- [Problem description]:
Please copy out every line of the rows below word for word, keeping each line break where it falls.
·····
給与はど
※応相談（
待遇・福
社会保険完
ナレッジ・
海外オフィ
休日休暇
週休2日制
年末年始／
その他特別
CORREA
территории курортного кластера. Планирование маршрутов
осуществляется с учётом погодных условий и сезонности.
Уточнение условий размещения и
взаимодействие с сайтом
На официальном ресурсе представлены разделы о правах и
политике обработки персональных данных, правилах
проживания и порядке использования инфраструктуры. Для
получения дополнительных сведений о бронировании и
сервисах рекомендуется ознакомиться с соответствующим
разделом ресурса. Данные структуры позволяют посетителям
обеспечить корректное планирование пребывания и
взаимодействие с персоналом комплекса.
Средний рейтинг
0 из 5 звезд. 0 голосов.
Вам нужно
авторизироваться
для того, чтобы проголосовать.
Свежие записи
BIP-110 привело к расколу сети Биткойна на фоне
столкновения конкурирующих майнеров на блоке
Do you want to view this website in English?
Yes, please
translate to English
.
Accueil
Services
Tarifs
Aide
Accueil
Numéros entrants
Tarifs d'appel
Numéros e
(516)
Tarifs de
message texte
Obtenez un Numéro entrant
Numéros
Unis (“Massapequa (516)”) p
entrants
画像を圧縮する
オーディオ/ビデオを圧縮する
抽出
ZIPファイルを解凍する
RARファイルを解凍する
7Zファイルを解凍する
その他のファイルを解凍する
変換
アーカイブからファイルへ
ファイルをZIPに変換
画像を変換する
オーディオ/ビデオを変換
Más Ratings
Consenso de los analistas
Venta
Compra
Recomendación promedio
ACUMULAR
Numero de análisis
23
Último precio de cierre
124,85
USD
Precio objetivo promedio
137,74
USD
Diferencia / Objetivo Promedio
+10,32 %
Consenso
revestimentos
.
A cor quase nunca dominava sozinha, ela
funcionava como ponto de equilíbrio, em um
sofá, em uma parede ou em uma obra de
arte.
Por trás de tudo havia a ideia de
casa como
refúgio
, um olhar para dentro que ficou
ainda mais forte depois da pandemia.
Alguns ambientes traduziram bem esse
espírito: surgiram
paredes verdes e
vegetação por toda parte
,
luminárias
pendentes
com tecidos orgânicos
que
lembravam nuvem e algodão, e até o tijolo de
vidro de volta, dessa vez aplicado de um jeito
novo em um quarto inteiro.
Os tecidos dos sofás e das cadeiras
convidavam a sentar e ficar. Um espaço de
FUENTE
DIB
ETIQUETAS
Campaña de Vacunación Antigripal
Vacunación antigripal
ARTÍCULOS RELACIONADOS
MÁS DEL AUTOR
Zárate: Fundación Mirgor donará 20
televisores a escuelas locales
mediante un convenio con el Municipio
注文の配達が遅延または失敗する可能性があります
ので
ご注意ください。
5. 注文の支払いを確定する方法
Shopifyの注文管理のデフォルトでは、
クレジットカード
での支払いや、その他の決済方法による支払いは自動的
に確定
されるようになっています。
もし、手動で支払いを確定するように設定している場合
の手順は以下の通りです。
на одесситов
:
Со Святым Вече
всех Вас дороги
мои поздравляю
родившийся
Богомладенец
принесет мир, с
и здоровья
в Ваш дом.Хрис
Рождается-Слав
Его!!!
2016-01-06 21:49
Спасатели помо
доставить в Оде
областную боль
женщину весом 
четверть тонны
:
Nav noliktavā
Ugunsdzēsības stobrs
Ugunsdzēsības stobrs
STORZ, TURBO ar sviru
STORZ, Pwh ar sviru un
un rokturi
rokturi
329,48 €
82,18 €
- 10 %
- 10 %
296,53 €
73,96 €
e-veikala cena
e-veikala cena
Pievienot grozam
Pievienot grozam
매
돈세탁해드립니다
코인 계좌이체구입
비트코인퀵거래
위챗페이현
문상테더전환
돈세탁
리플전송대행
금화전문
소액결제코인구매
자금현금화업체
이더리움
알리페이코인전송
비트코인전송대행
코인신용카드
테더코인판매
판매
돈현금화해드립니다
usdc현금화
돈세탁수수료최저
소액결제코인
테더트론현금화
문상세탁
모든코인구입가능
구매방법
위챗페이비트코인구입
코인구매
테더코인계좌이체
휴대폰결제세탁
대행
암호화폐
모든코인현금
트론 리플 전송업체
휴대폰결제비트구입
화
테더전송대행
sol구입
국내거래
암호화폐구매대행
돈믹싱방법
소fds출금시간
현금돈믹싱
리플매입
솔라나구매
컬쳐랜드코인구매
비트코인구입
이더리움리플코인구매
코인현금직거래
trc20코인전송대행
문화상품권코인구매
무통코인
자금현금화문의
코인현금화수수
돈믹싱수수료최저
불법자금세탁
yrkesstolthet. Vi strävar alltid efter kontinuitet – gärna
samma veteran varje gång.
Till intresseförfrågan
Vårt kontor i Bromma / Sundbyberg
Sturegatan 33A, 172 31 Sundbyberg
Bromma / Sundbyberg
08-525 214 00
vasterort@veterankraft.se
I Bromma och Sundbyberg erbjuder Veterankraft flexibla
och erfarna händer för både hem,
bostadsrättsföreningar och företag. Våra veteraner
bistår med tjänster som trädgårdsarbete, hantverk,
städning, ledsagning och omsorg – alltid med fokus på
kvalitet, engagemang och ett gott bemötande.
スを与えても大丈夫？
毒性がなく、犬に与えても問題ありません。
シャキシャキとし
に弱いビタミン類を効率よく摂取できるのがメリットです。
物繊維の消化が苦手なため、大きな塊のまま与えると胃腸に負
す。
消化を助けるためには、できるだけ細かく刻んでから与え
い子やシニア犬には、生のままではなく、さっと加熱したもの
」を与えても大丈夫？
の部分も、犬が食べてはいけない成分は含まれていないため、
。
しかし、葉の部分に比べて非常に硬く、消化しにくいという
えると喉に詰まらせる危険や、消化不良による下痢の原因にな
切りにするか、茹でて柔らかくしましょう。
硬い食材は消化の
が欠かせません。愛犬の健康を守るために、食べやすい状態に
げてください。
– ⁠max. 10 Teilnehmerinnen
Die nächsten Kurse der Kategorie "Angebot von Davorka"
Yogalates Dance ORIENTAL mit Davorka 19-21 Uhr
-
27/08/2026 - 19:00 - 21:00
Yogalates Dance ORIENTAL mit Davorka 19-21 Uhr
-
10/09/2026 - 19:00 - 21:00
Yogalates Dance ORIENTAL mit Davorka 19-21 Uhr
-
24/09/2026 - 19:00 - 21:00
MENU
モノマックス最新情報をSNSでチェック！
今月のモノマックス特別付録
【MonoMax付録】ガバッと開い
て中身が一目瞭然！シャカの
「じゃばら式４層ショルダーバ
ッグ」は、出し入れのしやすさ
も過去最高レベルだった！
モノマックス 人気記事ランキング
·····
- [Written reply]:
給与はど
※応相談（
待遇・福
社会保険完
ナレッジ・
海外オフィ
休日休暇
週休2日制
年末年始／
その他特別
CORREA
территории курортного кластера. Планирование маршрутов
осуществляется с учётом погодных условий и сезонности.
Уточнение условий размещения и
взаимодействие с сайтом
На официальном ресурсе представлены разделы о правах и
политике обработки персональных данных, правилах
проживания и порядке использования инфраструктуры. Для
получения дополнительных сведений о бронировании и
сервисах рекомендуется ознакомиться с соответствующим
разделом ресурса. Данные структуры позволяют посетителям
обеспечить корректное планирование пребывания и
взаимодействие с персоналом комплекса.
Средний рейтинг
0 из 5 звезд. 0 голосов.
Вам нужно
авторизироваться
для того, чтобы проголосовать.
Свежие записи
BIP-110 привело к расколу сети Биткойна на фоне
столкновения конкурирующих майнеров на блоке
Do you want to view this website in English?
Yes, please
translate to English
.
Accueil
Services
Tarifs
Aide
Accueil
Numéros entrants
Tarifs d'appel
Numéros e
(516)
Tarifs de
message texte
Obtenez un Numéro entrant
Numéros
Unis (“Massapequa (516)”) p
entrants
画像を圧縮する
オーディオ/ビデオを圧縮する
抽出
ZIPファイルを解凍する
RARファイルを解凍する
7Zファイルを解凍する
その他のファイルを解凍する
変換
アーカイブからファイルへ
ファイルをZIPに変換
画像を変換する
オーディオ/ビデオを変換
Más Ratings
Consenso de los analistas
Venta
Compra
Recomendación promedio
ACUMULAR
Numero de análisis
23
Último precio de cierre
124,85
USD
Precio objetivo promedio
137,74
USD
Diferencia / Objetivo Promedio
+10,32 %
Consenso
revestimentos
.
A cor quase nunca dominava sozinha, ela
funcionava como ponto de equilíbrio, em um
sofá, em uma parede ou em uma obra de
arte.
Por trás de tudo havia a ideia de
casa como
refúgio
, um olhar para dentro que ficou
ainda mais forte depois da pandemia.
Alguns ambientes traduziram bem esse
espírito: surgiram
paredes verdes e
vegetação por toda parte
,
luminárias
pendentes
com tecidos orgânicos
que
lembravam nuvem e algodão, e até o tijolo de
vidro de volta, dessa vez aplicado de um jeito
novo em um quarto inteiro.
Os tecidos dos sofás e das cadeiras
convidavam a sentar e ficar. Um espaço de
FUENTE
DIB
ETIQUETAS
Campaña de Vacunación Antigripal
Vacunación antigripal
ARTÍCULOS RELACIONADOS
MÁS DEL AUTOR
Zárate: Fundación Mirgor donará 20
televisores a escuelas locales
mediante un convenio con el Municipio
注文の配達が遅延または失敗する可能性があります
ので
ご注意ください。
5. 注文の支払いを確定する方法
Shopifyの注文管理のデフォルトでは、
クレジットカード
での支払いや、その他の決済方法による支払いは自動的
に確定
されるようになっています。
もし、手動で支払いを確定するように設定している場合
の手順は以下の通りです。
на одесситов
:
Со Святым Вече
всех Вас дороги
мои поздравляю
родившийся
Богомладенец
принесет мир, с
и здоровья
в Ваш дом.Хрис
Рождается-Слав
Его!!!
2016-01-06 21:49
Спасатели помо
доставить в Оде
областную боль
женщину весом 
четверть тонны
:
Nav noliktavā
Ugunsdzēsības stobrs
Ugunsdzēsības stobrs
STORZ, TURBO ar sviru
STORZ, Pwh ar sviru un
un rokturi
rokturi
329,48 €
82,18 €
- 10 %
- 10 %
296,53 €
73,96 €
e-veikala cena
e-veikala cena
Pievienot grozam
Pievienot grozam
매
돈세탁해드립니다
코인 계좌이체구입
비트코인퀵거래
위챗페이현
문상테더전환
돈세탁
리플전송대행
금화전문
소액결제코인구매
자금현금화업체
이더리움
알리페이코인전송
비트코인전송대행
코인신용카드
테더코인판매
판매
돈현금화해드립니다
usdc현금화
돈세탁수수료최저
소액결제코인
테더트론현금화
문상세탁
모든코인구입가능
구매방법
위챗페이비트코인구입
코인구매
테더코인계좌이체
휴대폰결제세탁
대행
암호화폐
모든코인현금
트론 리플 전송업체
휴대폰결제비트구입
화
테더전송대행
sol구입
국내거래
암호화폐구매대행
돈믹싱방법
소fds출금시간
현금돈믹싱
리플매입
솔라나구매
컬쳐랜드코인구매
비트코인구입
이더리움리플코인구매
코인현금직거래
trc20코인전송대행
문화상품권코인구매
무통코인
자금현금화문의
코인현금화수수
돈믹싱수수료최저
불법자금세탁
yrkesstolthet. Vi strävar alltid efter kontinuitet – gärna
samma veteran varje gång.
Till intresseförfrågan
Vårt kontor i Bromma / Sundbyberg
Sturegatan 33A, 172 31 Sundbyberg
Bromma / Sundbyberg
08-525 214 00
vasterort@veterankraft.se
I Bromma och Sundbyberg erbjuder Veterankraft flexibla
och erfarna händer för både hem,
bostadsrättsföreningar och företag. Våra veteraner
bistår med tjänster som trädgårdsarbete, hantverk,
städning, ledsagning och omsorg – alltid med fokus på
kvalitet, engagemang och ett gott bemötande.
スを与えても大丈夫？
毒性がなく、犬に与えても問題ありません。
シャキシャキとし
に弱いビタミン類を効率よく摂取できるのがメリットです。
物繊維の消化が苦手なため、大きな塊のまま与えると胃腸に負
す。
消化を助けるためには、できるだけ細かく刻んでから与え
い子やシニア犬には、生のままではなく、さっと加熱したもの
」を与えても大丈夫？
の部分も、犬が食べてはいけない成分は含まれていないため、
。
しかし、葉の部分に比べて非常に硬く、消化しにくいという
えると喉に詰まらせる危険や、消化不良による下痢の原因にな
切りにするか、茹でて柔らかくしましょう。
硬い食材は消化の
が欠かせません。愛犬の健康を守るために、食べやすい状態に
げてください。
– ⁠max. 10 Teilnehmerinnen
Die nächsten Kurse der Kategorie "Angebot von Davorka"
Yogalates Dance ORIENTAL mit Davorka 19-21 Uhr
-
27/08/2026 - 19:00 - 21:00
Yogalates Dance ORIENTAL mit Davorka 19-21 Uhr
-
10/09/2026 - 19:00 - 21:00
Yogalates Dance ORIENTAL mit Davorka 19-21 Uhr
-
24/09/2026 - 19:00 - 21:00
MENU
モノマックス最新情報をSNSでチェック！
今月のモノマックス特別付録
【MonoMax付録】ガバッと開い
て中身が一目瞭然！シャカの
「じゃばら式４層ショルダーバ
ッグ」は、出し入れのしやすさ
も過去最高レベルだった！
モノマックス 人気記事ランキング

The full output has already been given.